Item #1603 Observations on the Poetics of Aristotle, by Metastasio… with a biographical notice of the author…. Hastings ELWIN, attributed.

Observations on the Poetics of Aristotle, by Metastasio… with a biographical notice of the author…

Sydney: Kemp & Fairfax, 1842.

First Edition.

Rare, and very fine: a presentation copy (inscribed on the front endpaper to Walter Wrottersley “from the translator”) of an unusual publication for this period in Australia, a translation of an obscure commentary on Aristotle. Almost nothing of a philosophical bent was published in Australia before the 1850s and the creation of the Universities of Sydney and Melbourne.
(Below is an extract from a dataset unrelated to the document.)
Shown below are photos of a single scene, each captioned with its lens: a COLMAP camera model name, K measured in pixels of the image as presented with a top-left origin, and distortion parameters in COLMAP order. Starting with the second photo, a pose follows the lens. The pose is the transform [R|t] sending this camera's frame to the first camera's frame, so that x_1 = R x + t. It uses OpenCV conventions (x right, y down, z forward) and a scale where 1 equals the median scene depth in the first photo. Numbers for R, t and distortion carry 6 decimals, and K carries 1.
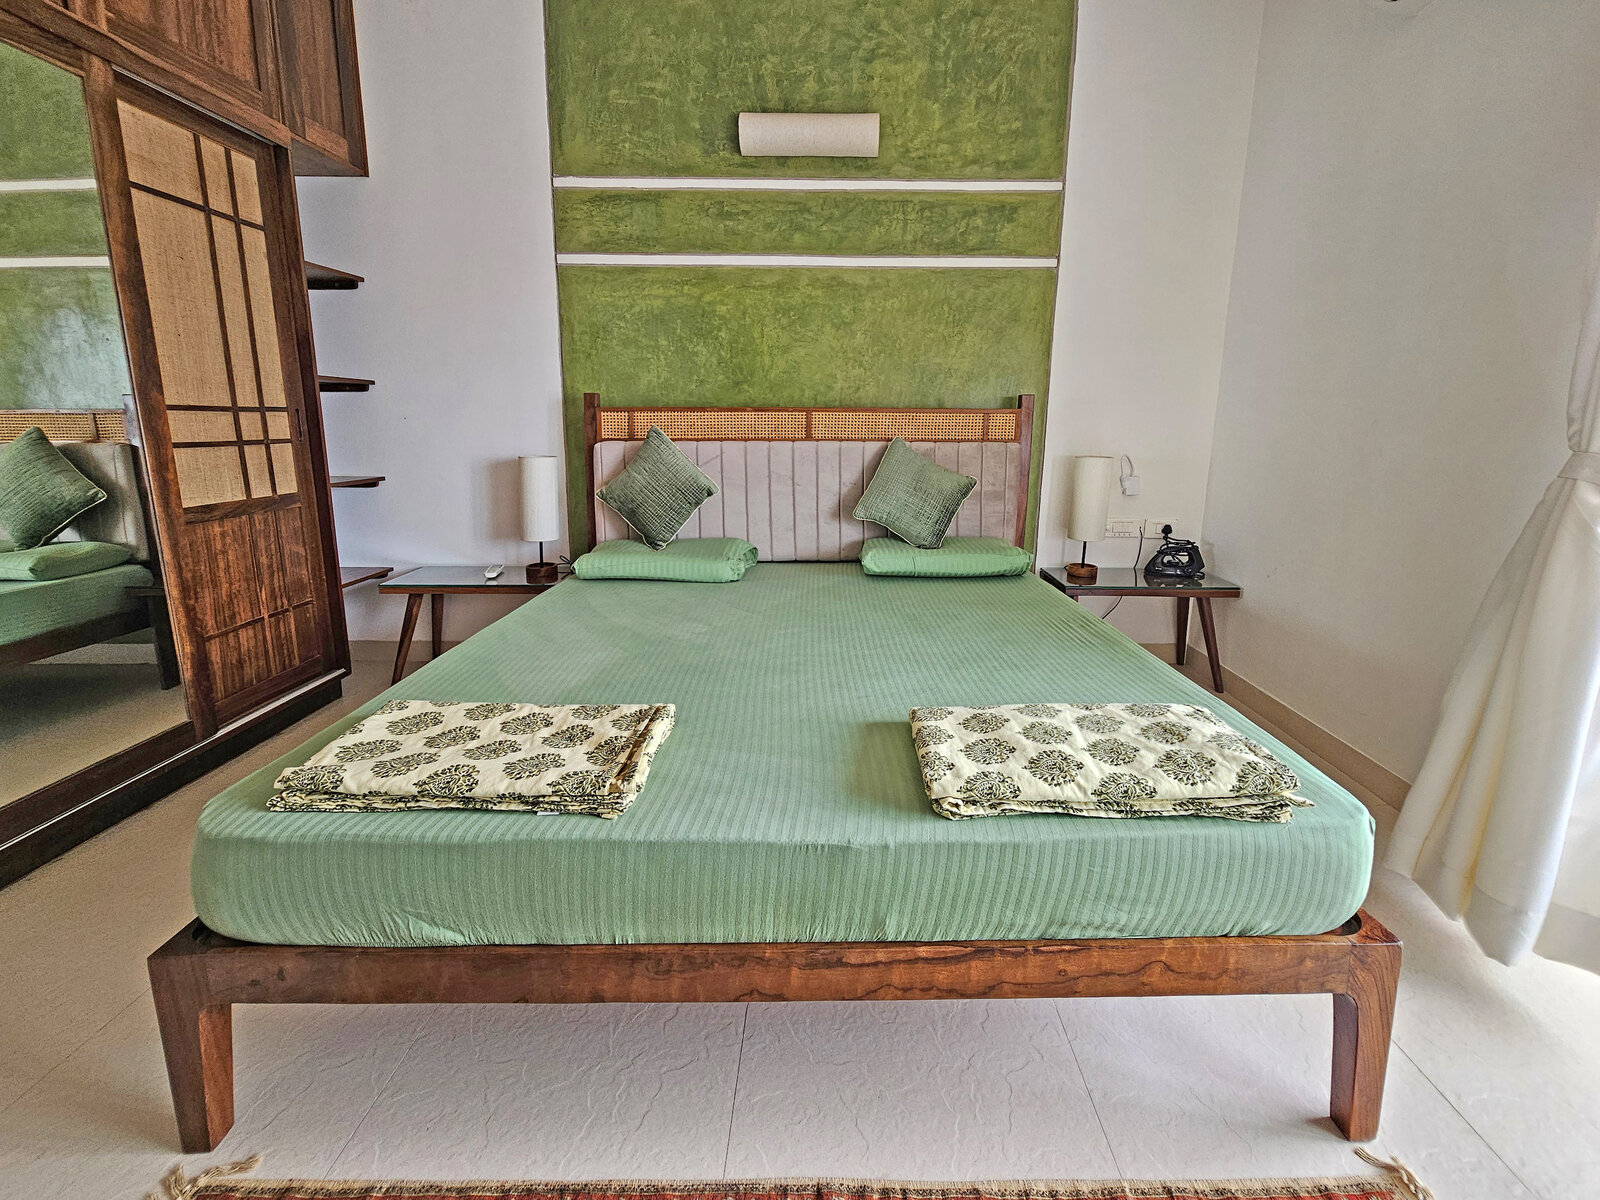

Perhaps the earliest philosophical work printed in Sydney?
Elwin says that he translated part of the eighteenth-century writer Metastasio’s critical observations on the Poetics in order to place “such portion as appeared to be likely to engage the attention, as well from the nature of the immediate topic, as from the spirited manner in which it is treated… within reach of the English reader”. Metastasio, or Pietro Antonio Domenico Trapassi, is best known today because Mozart used his “La Clemenzo di Tito” as the basis for his libretto.
Ferguson originally entered the translator as Elwin Hastings, but the Addenda notes that his identity as Hastings Elwin was established by an inscribed presentation copy offered by Henry Cork, London, Cat. 5 (1929) No. 294. Hastings Elwin was a rather grand figure, friend of the poet Thomas Moore, elected to the NSW Legislative Council in 1843.

Item #1603

Small quarto; original embossed cloth boards with dark green calf spine gilt, partially unopened, in fine condition.